During the week I also spent time responding to review comments on the Policy framework. After a couple of rounds of refinement, none of which entailed substantial revisions, I was pretty sure we were ready to go. I gave the email sig the weekend to come up with any last comments.
No comments being forthcoming, Monday I committed both the header folding rewrite patch and the Policy framework patch to the mainline. I got a post-commit review from our docs master, Georg Brandl, pointing out a number of markup and text errors that the other reviewers (Barry Warsaw and Éric Araujo), as well as myself, had missed.
So at this point my feature branch is identical with the CPython mainline, which is a nice place to be. It is probably going to be a bit of time before that is true again, since the next steps involve adding another major feature: turning all headers in parsed messages into objects with enhanced features.
After handling the work done by Steffen and Torsten, while I was still waiting for the reviews of the Policy framework, I started working on the next piece of the puzzle. The email6 design calls for having a mechanism for looking up specific object classes to instantiate when handling specific header types and message types. In the initial design worked out with the email-sig, we envisioned two registries that would provide this information, one for headers and one for mime types. We also envisioned that there would actually be four registries shipped with the email package: one pair for email5 backward compatibility, and one pair to provide the new email6 functions.

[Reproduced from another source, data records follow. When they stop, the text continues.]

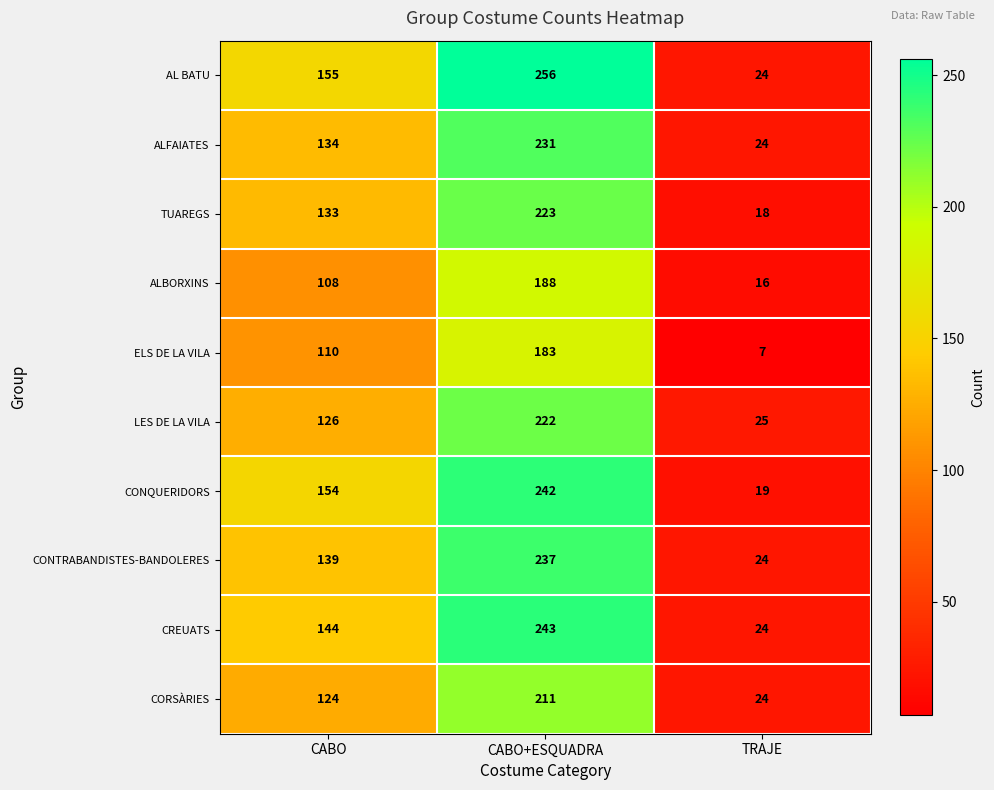

How many data points in LES DE LA VILA are less than 126?

1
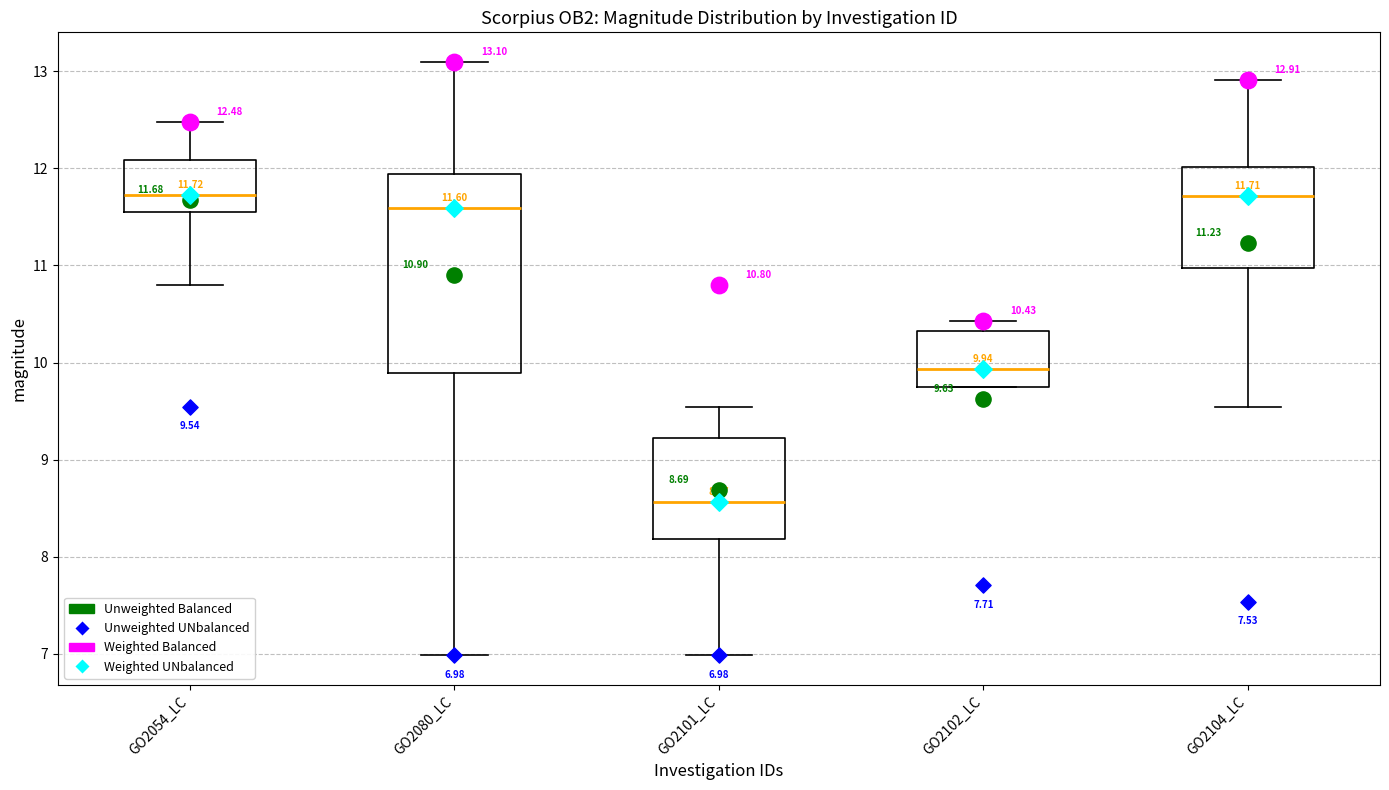

Comparing the boxes themselves (not the whiskers), which one is the tallest?

GO2080_LC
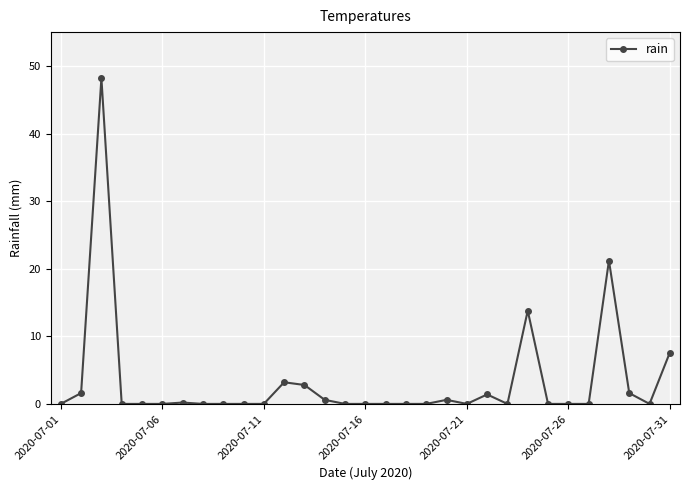

What is the average value?

3.3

In more recent discussions we have modified this design in two way. First, because we decided to factor out the policy framework from the message and header object management, we concluded that having factory functions for headers and messages made more sense than having a registry. A factory can be backed by a registry, but making the access point that the package uses to obtain the instances a factory function gives the implementor of the factory function (including us) more flexibility than a simple registry would.

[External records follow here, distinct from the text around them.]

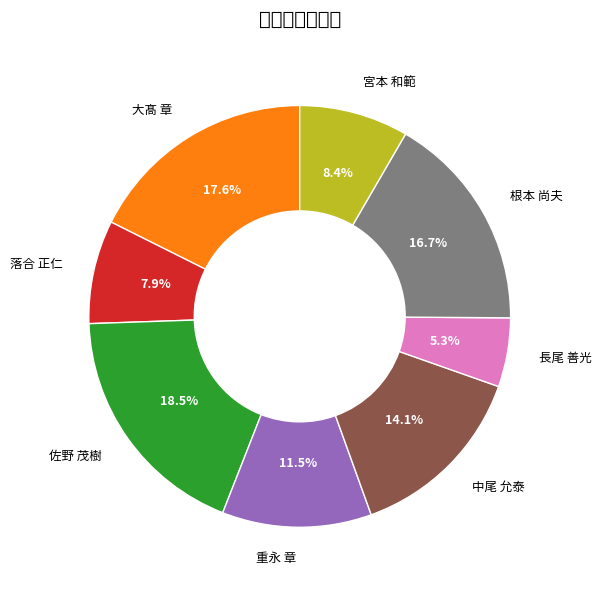

To the nearest percent, what is the average slice percentage?

12%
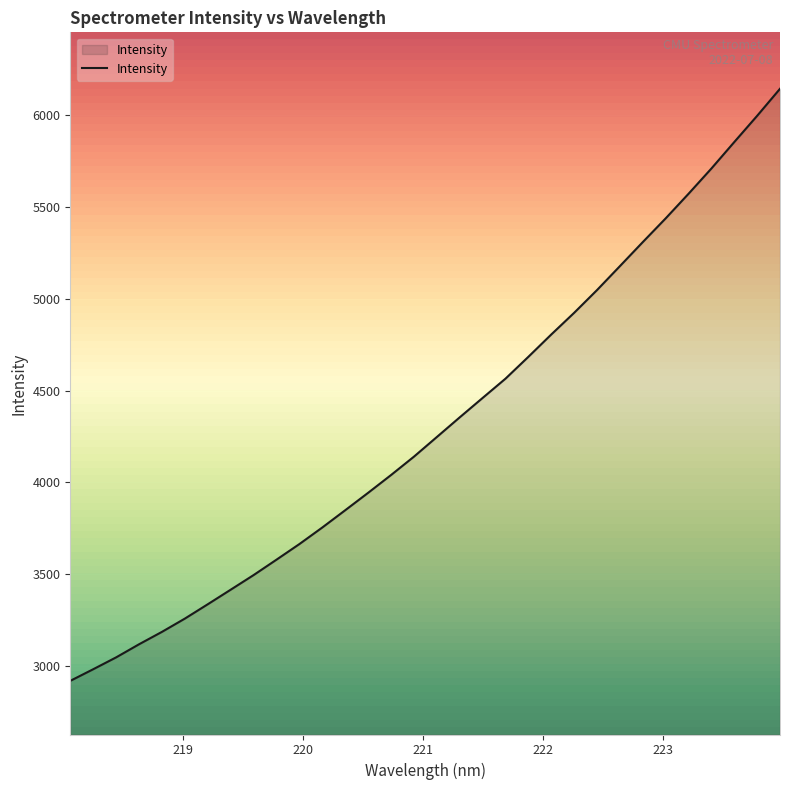

What is the smallest value displayed?

2920.2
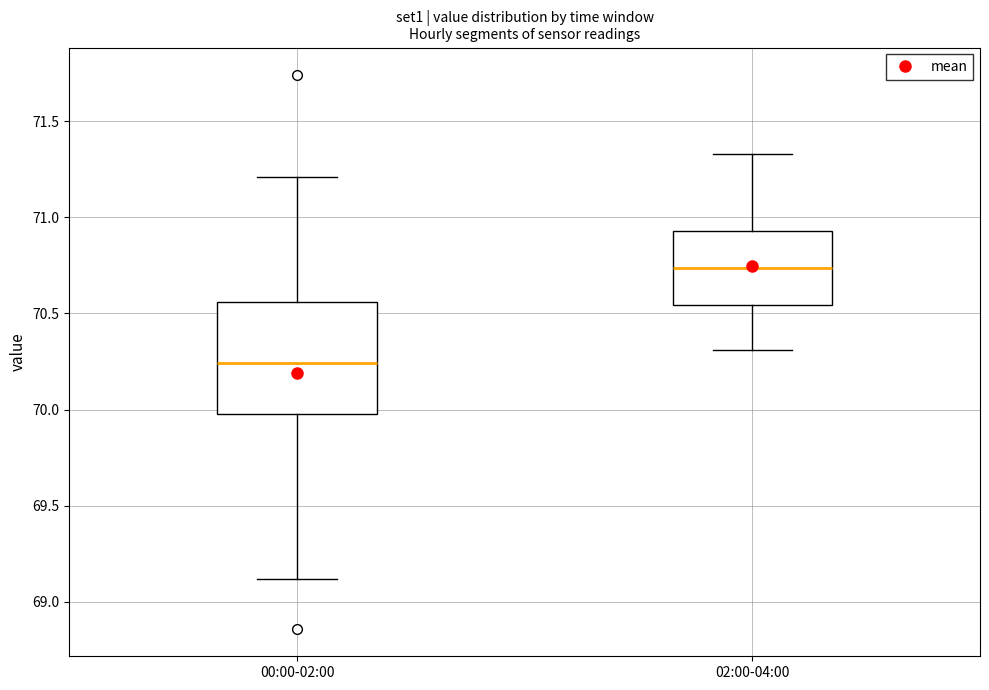

Comparing the boxes themselves (not the whiskers), which one is the tallest?

00:00-02:00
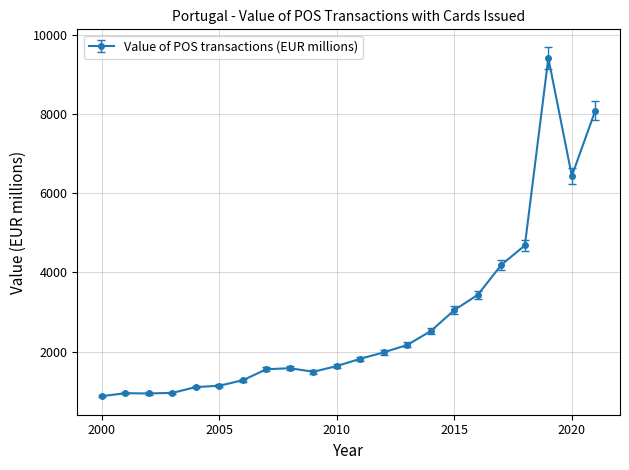

What is the difference between the second highest and minimum values?

7210.5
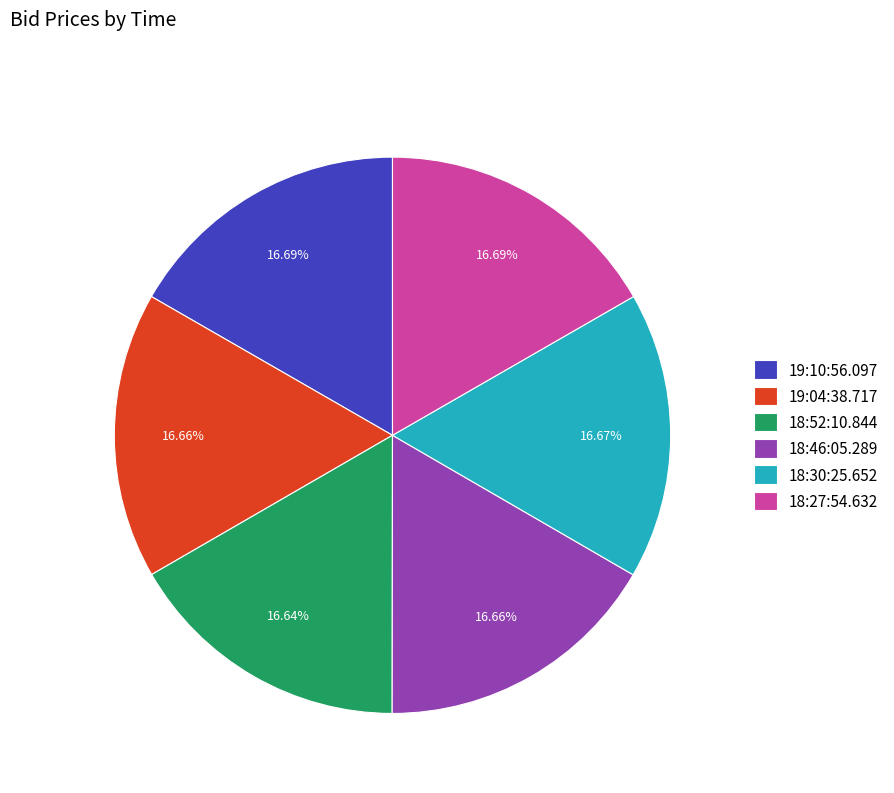

What portion of the pie excludes 19:04:38.717?

83.3%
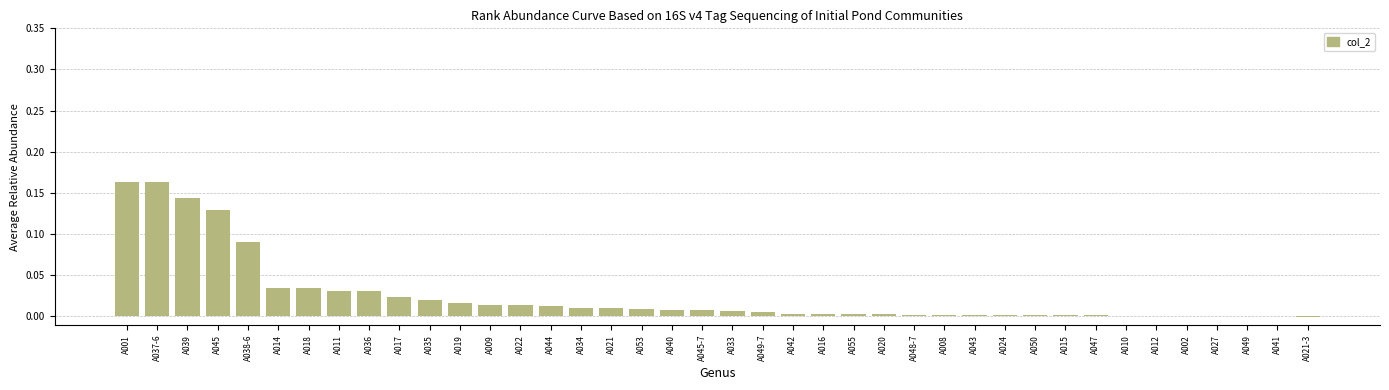

Are the bars horizontal?

No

The second, in batting around backward compatibility issues, we realized that it might just be possible to provide full backward compatibility in the classes that support the new email6 API. The proposed new API can be made to not overlap with the old API, thus allowing both to be supported by the same classes. The key to this realization was the idea that the header class can be derived from the Python str class, and thus provide backward compatible semantics. All of the additional API methods are just that, additional methods.
This means that headers are immutable objects, which traditional email4/5 Header objects are not. This is something that I had been thinking about doing for the email6 header classes anyway. It has always bothered me that one could create, say, a ‘To’ header, attach it to a message, move on to processing another message, modify the ‘To’ header, attach it to the new message....and have inadvertently modified the recipients of the first message.
You could argue that this is the nature of using objects in an object oriented system, and that it is your responsibility as an application programmer not to do that. The difference here is that most headers in a message are strings, and thus immutable. So the default mind set when dealing with message headers is that once you’ve set it, the header is set in stone unless you change it on that message. This also seems like the way one would expect it to work even if all headers are in fact objects, simply because our mental model of email messages has headers as simple strings.
So I like this new design of headers as immutable objects that normally act like strings. At this point I’ve implemented enough to prove the concept: we can indeed have a subclass of str and use it for all the headers in a parsed message and still have all the tests pass.